5 Ways to Negotiate with Your Credit Card Company

Man use smart phone and holding credit card with shopping online. Online payment concept.

Even if you are paying your credit card bills on time, you may still be looking at your statements each month in distress. It’s all there in black and white: the interest rate, the annual fees, and maybe even the occasional-but-hefty late charge.

If you feel stressed when opening your credit card statements, it may be time for you to fight for a better deal. Luckily, negotiating with credit card companies isn’t as hard as you think. If you are persistent and determined, you’ll be surprised at how eager some banks and other credit card issuers are willing to work with you.

Here are five ways you can negotiate with credit card companies—and keep it on your terms.

1. Go Right to the Top

There’s no sense in wasting any time. When calling your credit card company to negotiate a better deal, it’s best to ask to speak to a manager right away. It’s crucial, however, to always be polite and assure the representative who answered the call that there isn’t a problem.

The representative may ask you if there is a way for them to help you before they send you to their supervisor. At this point, explain to your representative what you are trying to accomplish and what you would like to change about your credit card bill—they may be able to help on their level. If they are unable to assist you, however, speaking to a supervisor is more likely to get you the result you are looking for.

2. Request a Due Date Change

If your credit card payment due dates are putting you in a compromising financial position and are not aligning with your budget or pay schedule, request a due date change. Many credit card companies are willing to move the date to help increase timely payments.

DATA TO EXAMINE —
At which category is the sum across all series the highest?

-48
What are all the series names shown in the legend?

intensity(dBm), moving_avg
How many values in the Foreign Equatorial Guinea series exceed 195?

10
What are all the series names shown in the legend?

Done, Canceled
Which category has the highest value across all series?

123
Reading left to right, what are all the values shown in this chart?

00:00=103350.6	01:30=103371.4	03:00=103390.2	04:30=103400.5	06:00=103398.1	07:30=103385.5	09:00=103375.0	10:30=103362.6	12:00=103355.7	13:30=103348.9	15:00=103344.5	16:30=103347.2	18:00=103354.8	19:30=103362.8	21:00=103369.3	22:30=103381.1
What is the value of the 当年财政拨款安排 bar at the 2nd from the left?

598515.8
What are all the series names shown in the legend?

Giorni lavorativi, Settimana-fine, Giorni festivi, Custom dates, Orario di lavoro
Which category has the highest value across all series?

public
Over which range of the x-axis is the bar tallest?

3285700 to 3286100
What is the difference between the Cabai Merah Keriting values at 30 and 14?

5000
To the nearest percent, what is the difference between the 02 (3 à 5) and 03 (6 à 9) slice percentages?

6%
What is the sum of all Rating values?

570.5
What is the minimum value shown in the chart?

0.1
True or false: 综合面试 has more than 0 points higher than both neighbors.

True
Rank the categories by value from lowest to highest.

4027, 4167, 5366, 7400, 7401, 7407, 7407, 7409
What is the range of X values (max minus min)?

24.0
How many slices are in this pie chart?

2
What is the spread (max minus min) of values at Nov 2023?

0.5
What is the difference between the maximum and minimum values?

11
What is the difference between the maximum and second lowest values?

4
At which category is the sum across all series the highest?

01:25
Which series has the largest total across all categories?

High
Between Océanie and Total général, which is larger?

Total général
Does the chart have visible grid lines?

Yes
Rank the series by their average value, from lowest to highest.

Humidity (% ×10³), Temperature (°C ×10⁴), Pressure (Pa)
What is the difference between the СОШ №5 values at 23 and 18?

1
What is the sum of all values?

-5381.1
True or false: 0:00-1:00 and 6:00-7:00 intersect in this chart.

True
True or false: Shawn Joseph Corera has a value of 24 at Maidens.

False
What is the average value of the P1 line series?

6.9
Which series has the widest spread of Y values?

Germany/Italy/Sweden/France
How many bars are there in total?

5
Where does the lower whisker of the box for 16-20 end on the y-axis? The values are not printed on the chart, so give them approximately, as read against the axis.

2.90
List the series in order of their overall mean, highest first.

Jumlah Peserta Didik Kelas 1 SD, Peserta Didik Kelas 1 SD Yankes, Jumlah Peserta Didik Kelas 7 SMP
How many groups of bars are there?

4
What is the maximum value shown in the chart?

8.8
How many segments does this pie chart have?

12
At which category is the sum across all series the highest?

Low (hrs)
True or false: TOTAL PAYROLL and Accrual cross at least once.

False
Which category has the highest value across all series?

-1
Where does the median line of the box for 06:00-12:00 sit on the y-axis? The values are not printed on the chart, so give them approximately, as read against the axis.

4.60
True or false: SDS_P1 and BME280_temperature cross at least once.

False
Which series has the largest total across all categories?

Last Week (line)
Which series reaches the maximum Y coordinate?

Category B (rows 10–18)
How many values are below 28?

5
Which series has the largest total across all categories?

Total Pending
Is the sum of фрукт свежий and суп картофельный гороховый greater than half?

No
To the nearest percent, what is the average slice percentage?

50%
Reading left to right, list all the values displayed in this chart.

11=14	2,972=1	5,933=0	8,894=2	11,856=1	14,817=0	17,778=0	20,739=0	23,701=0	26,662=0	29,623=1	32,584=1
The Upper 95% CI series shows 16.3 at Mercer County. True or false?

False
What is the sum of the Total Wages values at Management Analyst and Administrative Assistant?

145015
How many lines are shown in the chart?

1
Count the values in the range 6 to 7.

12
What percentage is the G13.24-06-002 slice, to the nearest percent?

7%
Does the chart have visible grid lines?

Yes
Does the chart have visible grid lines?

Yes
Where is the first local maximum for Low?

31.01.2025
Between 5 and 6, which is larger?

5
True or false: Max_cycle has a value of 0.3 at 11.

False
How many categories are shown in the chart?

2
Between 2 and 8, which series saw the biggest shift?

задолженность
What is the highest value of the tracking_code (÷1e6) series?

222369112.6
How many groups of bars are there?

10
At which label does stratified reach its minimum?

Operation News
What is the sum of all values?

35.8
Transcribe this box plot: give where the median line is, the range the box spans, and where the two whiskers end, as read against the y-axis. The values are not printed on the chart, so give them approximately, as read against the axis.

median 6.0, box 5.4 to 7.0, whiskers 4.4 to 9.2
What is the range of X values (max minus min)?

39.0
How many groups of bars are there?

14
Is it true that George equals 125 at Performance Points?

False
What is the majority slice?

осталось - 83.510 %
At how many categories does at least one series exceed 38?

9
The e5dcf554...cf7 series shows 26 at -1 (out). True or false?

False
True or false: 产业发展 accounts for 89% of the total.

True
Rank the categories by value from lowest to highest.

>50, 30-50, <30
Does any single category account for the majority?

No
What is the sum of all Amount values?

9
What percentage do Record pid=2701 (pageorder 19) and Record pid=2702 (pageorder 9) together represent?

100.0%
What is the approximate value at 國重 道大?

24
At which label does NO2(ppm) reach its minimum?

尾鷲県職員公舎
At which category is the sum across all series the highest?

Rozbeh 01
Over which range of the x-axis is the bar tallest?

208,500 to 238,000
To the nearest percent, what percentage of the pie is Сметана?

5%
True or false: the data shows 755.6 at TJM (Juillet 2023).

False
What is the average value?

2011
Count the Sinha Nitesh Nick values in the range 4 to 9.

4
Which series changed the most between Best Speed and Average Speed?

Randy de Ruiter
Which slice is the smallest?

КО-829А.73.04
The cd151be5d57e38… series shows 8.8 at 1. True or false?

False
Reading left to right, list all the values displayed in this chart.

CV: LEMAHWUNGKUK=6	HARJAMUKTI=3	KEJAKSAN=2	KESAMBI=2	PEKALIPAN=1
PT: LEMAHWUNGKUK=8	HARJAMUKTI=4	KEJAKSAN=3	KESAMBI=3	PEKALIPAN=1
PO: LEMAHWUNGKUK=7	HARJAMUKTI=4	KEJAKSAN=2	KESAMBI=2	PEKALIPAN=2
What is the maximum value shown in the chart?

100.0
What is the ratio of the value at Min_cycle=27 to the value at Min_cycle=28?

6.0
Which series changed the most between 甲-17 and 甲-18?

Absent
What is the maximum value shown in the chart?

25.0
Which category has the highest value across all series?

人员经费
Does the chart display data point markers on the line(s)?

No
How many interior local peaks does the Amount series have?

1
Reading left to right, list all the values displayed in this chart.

WHAT YOU ARE ASKED TO DO — In the credit card negotiation article, why are many card companies willing to move a payment due date? Explain in one to three sentences.

OUTPUT OF THE EXERCISE — Many card companies will move the due date because doing so helps increase timely payments.